**TEXTO DE ORIGEN**
•••••
La crisis del multiculturalismo y la sociedad postmoderna

Homenaje a Jutta BURGGRAF. Facultad de Teología Universidad de Navarra.

Es la hora de entrar en un diálogo sincero con personas de otras culturas, de diferentes creencias y de proyectos vitales que tal vez nos resulten extraños. Estamos llamados a mostrar que la fe cristiana, desarrollada en Europa, es un medio apto para hacer confluir razón y cultura, y para mantenerlas juntas, en una unidad que incluya la acción. Si logramos convencer a los demás por la coherencia de vida, podemos sembrar esperanza en vez de pesimismo y podremos mirar con nueva ilusión hacia adelante. Allí́ donde está Dios, allí hay futuro.

Es bien sabido que Aristóteles ha llamado al hombre un «animal social», para destacar que le es propio salir de sí mismo y relacionarse con otros. Pero, a diferencia de los animales, el hombre no solo vive en sociedad, sino que crea la sociedad en que vive. Es intrínseco a su naturaleza espiritual transformar su entorno, construir un mundo cada vez más habitable y darse reglas para una convivencia armónica. No solo se hace la pregunta ética más fundamental: «¿Cómo debo vivir?», sino también aquella otra: «¿Cómo debemos vivir juntos?».

De este interrogante pueden salir respuestas muy variadas. La isla de Nueva Guinea, por ejemplo, tiene alrededor de setecientas lenguas y —según afirman los antropólogos— posee, correlativamente, setecientas formas distintas de sociedad. Las diferentes sociedades son, originariamente, comunidades culturales organizadas: sus miembros tienen en común unas convicciones acerca de la vida y de la muerte. Poseen —como diríamos hoy— el mismo proyecto vital. Este proyecto puede ser valioso o pobre, amplio o estrecho, superficial o profundo; contiene ideas acerca de la familia y del trabajo, unos principios morales y unas creencias religiosas, que se expresan en múltiples ritos y costumbres, como en el modo de comer, de vestirse o de celebrar las fiestas, en el deporte, los juegos y las danzas, y también en el arte, en la música y en la literatura. El orden de la convivencia se asegura, de ordinario, a través de normas o leyes.
•••••
**TAREA REQUERIDA A**
Imprime el fragmento del texto sobre la crisis del multiculturalismo que va desde "Es la hora de" hasta "allí hay futuro.", ambos incluidos.
**TAREA REQUERIDA B**
Enumera todos los adjetivos que, según el texto sobre la crisis del multiculturalismo, pueden calificar el proyecto vital.
•••••
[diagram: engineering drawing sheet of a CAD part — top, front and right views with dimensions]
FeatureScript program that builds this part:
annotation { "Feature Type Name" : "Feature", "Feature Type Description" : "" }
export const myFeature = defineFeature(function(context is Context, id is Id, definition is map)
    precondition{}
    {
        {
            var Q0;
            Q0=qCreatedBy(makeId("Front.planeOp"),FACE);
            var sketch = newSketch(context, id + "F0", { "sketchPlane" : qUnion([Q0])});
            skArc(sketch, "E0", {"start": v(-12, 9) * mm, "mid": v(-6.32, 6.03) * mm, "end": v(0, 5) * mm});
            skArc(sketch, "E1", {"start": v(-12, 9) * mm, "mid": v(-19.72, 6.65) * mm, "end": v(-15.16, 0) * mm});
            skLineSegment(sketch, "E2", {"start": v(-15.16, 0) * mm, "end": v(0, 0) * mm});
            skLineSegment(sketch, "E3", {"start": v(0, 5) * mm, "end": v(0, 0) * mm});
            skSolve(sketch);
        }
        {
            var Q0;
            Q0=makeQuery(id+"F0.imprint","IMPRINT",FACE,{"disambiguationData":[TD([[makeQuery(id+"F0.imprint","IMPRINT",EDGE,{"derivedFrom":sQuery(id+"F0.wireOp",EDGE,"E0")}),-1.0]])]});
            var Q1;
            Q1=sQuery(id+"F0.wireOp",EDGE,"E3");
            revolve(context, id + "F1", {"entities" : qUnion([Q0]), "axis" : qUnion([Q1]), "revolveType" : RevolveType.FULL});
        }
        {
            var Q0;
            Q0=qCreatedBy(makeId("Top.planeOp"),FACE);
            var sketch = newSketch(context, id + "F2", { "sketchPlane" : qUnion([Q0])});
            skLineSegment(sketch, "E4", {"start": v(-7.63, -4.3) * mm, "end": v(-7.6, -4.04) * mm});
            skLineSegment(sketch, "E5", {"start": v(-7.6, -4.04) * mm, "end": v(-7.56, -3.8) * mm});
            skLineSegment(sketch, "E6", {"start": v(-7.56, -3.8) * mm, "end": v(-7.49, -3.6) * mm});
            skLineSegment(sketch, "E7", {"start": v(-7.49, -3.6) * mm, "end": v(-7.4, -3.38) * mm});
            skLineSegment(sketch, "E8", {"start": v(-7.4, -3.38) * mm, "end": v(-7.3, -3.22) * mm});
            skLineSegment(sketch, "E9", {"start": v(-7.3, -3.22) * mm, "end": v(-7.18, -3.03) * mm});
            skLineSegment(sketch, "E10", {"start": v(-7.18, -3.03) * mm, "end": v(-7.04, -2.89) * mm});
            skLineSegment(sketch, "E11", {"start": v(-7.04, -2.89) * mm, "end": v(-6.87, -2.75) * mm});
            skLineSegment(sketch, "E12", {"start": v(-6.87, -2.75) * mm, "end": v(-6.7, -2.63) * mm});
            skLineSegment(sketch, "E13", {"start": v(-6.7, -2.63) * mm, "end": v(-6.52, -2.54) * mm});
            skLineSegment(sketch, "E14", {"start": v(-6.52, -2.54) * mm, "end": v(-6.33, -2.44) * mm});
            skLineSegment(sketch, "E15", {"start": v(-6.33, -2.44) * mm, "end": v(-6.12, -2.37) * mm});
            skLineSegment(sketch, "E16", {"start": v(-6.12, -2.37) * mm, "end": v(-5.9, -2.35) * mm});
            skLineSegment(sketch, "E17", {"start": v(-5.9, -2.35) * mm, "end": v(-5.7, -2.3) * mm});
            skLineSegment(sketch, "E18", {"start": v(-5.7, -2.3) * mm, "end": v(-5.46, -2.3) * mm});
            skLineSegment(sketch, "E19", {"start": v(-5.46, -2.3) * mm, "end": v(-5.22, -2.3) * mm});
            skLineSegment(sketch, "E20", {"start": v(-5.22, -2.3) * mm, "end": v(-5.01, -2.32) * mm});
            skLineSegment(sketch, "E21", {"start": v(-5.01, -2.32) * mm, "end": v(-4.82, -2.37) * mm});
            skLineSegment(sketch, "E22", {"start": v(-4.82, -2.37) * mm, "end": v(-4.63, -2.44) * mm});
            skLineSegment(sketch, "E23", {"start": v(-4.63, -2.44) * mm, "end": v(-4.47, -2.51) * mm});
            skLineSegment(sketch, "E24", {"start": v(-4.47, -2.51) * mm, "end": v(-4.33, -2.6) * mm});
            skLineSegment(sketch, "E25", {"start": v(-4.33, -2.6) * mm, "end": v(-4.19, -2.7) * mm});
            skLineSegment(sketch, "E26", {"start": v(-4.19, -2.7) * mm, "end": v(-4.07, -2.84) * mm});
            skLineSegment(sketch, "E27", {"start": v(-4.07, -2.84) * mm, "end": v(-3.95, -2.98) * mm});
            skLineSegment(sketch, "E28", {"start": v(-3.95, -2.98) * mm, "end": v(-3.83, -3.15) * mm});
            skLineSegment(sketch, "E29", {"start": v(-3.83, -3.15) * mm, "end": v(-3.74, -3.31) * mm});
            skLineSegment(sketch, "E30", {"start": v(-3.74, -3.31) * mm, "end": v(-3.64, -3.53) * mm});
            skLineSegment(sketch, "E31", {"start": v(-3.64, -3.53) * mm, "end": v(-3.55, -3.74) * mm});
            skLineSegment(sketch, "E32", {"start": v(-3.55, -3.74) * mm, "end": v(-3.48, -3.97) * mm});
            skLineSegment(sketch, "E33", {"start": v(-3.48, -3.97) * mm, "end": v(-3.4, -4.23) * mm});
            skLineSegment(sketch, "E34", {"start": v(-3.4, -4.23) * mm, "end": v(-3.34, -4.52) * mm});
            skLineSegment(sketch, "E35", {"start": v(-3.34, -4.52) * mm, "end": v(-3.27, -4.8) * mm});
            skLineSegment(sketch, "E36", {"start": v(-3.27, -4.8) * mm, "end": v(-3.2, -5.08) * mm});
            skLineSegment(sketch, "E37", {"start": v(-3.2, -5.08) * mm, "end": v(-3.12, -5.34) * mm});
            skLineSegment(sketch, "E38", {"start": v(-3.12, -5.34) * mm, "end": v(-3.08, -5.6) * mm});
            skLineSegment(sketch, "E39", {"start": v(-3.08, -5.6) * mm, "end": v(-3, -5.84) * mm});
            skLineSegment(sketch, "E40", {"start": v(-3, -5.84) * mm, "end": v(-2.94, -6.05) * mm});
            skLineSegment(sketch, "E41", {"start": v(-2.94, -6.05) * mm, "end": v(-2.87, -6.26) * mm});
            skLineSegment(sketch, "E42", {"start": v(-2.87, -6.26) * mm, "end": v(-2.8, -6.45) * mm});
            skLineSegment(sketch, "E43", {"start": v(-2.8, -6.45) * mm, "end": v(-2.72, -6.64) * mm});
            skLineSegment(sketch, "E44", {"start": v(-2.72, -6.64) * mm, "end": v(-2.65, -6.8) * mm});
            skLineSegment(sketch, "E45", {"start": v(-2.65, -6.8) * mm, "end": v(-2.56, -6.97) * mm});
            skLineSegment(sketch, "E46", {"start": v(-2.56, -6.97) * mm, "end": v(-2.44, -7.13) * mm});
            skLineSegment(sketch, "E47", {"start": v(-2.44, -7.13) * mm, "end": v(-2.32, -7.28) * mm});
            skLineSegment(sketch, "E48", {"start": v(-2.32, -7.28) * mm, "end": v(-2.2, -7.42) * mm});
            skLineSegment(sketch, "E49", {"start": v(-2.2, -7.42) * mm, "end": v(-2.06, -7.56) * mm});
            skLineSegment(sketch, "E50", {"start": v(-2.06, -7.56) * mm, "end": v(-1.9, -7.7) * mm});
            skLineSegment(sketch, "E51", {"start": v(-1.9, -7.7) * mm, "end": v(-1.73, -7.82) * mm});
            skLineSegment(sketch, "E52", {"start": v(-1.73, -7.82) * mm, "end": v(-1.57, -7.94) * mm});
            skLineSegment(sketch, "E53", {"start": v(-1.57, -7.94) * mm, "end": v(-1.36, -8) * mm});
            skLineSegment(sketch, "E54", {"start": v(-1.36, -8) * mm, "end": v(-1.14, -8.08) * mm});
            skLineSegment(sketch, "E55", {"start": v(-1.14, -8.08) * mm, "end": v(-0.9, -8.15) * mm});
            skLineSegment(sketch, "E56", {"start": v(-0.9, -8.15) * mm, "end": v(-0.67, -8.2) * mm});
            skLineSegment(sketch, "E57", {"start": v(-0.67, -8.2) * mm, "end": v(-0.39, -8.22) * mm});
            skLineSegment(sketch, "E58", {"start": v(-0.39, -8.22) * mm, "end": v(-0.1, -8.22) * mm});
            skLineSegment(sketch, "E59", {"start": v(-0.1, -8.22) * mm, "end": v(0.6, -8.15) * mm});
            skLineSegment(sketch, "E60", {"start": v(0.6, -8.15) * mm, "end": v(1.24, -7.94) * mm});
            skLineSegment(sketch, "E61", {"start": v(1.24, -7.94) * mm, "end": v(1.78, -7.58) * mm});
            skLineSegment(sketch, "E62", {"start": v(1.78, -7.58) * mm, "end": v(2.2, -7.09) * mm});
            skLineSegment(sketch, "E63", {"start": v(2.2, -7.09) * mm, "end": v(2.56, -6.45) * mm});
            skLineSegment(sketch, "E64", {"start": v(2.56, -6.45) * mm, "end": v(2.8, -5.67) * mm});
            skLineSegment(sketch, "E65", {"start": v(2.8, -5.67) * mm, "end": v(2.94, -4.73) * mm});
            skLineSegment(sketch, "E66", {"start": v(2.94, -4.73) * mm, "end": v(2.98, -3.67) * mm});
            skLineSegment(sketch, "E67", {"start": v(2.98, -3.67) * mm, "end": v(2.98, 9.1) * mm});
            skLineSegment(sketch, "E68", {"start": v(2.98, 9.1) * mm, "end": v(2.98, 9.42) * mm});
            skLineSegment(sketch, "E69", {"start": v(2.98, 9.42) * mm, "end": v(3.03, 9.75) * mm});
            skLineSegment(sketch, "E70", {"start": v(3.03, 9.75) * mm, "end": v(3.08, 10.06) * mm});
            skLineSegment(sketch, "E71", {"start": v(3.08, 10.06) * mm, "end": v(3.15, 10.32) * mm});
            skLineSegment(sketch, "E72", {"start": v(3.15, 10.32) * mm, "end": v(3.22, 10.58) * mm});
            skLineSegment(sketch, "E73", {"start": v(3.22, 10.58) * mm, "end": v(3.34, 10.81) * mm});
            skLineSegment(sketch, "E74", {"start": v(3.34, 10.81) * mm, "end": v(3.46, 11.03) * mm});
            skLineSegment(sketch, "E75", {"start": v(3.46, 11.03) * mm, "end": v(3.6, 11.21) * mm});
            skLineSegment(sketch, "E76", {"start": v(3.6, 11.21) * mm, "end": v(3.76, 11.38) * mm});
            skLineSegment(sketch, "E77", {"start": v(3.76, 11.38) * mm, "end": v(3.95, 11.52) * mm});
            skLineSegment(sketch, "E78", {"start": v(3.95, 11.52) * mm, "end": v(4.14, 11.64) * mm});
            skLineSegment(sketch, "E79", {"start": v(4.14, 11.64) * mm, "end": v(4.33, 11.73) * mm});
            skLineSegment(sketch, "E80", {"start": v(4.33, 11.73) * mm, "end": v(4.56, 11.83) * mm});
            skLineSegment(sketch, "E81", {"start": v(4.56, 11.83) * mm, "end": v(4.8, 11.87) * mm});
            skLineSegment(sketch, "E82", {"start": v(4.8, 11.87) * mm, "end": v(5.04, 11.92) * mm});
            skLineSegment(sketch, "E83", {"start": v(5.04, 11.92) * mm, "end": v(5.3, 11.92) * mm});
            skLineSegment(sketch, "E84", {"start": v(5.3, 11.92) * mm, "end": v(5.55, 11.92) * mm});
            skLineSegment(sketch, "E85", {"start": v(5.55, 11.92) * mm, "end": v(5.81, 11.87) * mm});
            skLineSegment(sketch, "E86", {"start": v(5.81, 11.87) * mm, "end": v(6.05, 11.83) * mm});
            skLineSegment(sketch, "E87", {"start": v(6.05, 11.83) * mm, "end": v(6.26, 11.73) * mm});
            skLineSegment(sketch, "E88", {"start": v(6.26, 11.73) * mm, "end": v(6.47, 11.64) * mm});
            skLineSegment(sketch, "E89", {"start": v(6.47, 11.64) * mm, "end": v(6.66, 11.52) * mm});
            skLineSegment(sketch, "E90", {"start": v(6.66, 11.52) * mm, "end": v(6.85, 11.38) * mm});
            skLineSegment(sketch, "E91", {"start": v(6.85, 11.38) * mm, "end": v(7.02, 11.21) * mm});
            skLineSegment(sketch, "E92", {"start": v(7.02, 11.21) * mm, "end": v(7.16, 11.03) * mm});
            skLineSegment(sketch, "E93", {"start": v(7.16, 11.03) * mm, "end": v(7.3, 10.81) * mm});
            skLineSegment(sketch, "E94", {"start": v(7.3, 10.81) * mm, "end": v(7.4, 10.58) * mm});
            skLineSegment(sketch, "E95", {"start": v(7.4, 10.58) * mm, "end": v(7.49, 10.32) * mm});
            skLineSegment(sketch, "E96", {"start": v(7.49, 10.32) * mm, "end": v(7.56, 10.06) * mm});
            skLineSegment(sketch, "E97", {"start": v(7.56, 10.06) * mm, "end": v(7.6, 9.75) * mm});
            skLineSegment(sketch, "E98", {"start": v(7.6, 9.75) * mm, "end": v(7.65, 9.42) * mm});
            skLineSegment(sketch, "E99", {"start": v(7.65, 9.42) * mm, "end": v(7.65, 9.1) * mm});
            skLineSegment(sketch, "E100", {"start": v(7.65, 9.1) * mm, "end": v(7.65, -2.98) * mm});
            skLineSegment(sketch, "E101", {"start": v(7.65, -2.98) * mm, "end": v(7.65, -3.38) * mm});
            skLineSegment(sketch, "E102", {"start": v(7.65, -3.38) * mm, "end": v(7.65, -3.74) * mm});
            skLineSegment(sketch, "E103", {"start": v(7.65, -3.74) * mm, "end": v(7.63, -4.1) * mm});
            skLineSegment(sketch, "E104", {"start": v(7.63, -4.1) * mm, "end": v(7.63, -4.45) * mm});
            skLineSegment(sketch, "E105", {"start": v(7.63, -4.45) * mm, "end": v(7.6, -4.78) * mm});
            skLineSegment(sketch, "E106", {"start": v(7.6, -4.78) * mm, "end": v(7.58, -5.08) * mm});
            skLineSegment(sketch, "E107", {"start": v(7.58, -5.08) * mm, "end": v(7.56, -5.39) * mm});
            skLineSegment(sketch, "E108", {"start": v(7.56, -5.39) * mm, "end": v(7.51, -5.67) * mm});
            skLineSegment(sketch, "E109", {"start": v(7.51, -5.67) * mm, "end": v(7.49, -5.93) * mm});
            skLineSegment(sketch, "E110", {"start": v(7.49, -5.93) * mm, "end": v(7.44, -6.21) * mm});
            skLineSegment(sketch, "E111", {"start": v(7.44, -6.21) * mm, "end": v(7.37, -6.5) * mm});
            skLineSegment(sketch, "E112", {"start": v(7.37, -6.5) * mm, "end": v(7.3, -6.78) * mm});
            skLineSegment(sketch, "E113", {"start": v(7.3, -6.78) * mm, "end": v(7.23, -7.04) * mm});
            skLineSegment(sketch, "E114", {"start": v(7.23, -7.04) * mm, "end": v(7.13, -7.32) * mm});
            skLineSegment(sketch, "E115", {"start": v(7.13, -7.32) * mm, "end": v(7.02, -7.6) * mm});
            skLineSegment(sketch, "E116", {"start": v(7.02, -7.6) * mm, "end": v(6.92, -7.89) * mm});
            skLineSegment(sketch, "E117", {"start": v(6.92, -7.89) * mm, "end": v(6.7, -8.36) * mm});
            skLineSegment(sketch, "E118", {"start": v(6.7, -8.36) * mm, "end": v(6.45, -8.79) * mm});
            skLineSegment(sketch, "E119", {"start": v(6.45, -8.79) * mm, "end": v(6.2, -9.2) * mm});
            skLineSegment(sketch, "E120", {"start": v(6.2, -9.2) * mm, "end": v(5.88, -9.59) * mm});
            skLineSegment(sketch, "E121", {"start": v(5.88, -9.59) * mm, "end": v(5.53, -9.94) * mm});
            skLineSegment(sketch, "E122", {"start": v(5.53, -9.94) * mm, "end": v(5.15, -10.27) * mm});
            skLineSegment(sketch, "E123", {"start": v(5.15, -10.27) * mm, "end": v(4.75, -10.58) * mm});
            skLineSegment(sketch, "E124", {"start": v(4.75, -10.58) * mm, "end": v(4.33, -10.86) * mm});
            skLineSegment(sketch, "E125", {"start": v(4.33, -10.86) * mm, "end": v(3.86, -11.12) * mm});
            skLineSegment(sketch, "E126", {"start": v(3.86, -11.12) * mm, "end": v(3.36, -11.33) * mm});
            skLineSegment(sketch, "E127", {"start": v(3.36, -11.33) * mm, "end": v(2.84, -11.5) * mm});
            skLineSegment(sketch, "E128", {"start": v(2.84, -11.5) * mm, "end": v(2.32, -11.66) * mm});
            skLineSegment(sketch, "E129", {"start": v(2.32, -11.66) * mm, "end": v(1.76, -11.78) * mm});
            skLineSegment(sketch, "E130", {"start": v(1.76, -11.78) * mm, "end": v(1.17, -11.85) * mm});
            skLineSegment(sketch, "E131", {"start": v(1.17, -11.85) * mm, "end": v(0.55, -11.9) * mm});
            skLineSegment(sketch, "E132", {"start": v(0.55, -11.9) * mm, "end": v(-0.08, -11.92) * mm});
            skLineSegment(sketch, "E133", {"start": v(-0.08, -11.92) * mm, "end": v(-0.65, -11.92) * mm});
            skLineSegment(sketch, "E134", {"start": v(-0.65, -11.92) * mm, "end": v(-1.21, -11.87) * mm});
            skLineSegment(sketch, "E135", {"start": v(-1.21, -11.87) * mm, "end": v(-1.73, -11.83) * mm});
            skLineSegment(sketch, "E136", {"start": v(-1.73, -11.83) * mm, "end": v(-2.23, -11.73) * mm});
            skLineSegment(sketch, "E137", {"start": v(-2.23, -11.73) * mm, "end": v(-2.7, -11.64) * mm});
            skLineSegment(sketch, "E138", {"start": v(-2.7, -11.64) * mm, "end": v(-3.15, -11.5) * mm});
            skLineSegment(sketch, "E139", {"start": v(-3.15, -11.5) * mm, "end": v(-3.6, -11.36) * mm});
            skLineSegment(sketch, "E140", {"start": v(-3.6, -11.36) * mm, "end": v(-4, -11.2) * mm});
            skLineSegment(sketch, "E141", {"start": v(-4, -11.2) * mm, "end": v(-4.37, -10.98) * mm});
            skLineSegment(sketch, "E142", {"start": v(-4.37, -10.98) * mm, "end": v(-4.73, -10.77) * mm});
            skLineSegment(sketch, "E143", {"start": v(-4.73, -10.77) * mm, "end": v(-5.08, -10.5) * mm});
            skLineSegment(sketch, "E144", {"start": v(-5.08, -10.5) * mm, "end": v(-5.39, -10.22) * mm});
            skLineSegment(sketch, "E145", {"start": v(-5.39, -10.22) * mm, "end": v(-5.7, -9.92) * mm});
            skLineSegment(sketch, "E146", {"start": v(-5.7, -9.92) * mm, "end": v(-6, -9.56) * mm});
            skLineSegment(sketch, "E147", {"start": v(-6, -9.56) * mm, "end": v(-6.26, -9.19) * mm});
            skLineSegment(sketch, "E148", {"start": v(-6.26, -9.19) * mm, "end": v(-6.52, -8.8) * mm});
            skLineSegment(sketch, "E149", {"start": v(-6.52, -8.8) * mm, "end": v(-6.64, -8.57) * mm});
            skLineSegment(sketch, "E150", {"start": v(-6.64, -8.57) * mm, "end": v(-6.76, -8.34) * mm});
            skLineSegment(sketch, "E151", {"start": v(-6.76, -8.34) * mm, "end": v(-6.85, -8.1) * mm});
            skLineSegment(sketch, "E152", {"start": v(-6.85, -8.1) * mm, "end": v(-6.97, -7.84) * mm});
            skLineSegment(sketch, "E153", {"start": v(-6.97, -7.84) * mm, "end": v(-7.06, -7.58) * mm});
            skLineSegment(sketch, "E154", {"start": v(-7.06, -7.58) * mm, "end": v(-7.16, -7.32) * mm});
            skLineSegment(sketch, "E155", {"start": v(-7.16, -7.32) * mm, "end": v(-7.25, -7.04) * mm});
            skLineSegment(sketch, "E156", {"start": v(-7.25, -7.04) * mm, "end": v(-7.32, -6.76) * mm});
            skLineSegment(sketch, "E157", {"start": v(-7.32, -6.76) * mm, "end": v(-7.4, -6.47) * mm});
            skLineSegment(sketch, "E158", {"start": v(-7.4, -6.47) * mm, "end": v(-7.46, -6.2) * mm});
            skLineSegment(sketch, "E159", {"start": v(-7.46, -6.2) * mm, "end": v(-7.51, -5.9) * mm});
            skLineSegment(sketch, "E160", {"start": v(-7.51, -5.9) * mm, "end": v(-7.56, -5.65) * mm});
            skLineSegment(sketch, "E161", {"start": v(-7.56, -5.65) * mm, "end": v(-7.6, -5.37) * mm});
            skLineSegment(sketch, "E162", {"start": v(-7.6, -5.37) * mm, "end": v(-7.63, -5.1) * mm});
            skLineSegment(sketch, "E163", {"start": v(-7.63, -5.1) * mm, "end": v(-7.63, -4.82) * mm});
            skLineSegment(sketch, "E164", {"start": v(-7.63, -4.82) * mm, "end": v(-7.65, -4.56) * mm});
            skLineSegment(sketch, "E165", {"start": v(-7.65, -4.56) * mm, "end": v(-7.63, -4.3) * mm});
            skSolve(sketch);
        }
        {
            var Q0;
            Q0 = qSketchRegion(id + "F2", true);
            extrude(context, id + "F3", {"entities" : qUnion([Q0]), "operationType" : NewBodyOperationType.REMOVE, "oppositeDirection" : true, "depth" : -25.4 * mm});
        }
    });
•••••
**RESULTADO FINAL A**
Es la hora de entrar en un diálogo sincero con personas de otras culturas, de diferentes creencias y de proyectos vitales que tal vez nos resulten extraños. Estamos llamados a mostrar que la fe cristiana, desarrollada en Europa, es un medio apto para hacer confluir razón y cultura, y para mantenerlas juntas, en una unidad que incluya la acción. Si logramos convencer a los demás por la coherencia de vida, podemos sembrar esperanza en vez de pesimismo y podremos mirar con nueva ilusión hacia adelante. Allí́ donde está Dios, allí hay futuro.

**RESULTADO FINAL B**
- valioso
- pobre
- amplio
- estrecho
- superficial
- profundo